Pick each line that has "source" out of the records.

** MATERIAL PROVIDED **
------------------------------
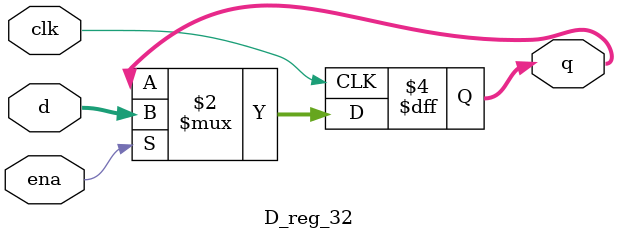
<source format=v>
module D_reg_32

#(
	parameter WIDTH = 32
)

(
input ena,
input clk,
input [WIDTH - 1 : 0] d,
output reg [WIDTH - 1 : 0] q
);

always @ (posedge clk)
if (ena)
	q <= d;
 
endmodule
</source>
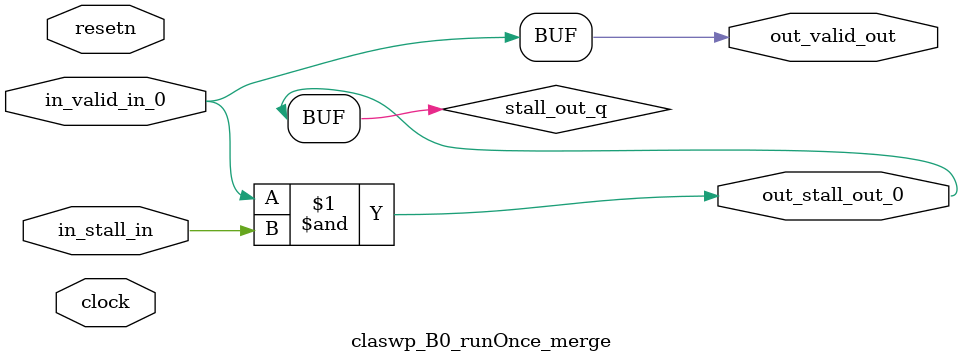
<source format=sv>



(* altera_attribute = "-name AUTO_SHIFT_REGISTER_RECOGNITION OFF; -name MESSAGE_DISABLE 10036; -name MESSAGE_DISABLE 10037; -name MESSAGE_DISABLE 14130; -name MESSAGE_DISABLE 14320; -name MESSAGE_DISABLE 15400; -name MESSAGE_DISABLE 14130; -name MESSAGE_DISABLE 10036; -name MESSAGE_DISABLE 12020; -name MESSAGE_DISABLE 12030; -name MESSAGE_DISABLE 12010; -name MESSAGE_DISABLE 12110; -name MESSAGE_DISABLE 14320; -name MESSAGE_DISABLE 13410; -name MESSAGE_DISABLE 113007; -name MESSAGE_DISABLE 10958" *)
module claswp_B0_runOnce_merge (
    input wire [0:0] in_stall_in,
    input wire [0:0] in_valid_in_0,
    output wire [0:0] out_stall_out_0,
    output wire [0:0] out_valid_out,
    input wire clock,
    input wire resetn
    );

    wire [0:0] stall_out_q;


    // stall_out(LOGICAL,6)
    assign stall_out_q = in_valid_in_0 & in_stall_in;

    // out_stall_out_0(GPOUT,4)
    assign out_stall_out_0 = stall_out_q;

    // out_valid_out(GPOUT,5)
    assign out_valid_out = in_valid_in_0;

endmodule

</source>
------------------------------
** COMPLETED TASK **
<source format=v>
</source>
<source format=sv>
</source>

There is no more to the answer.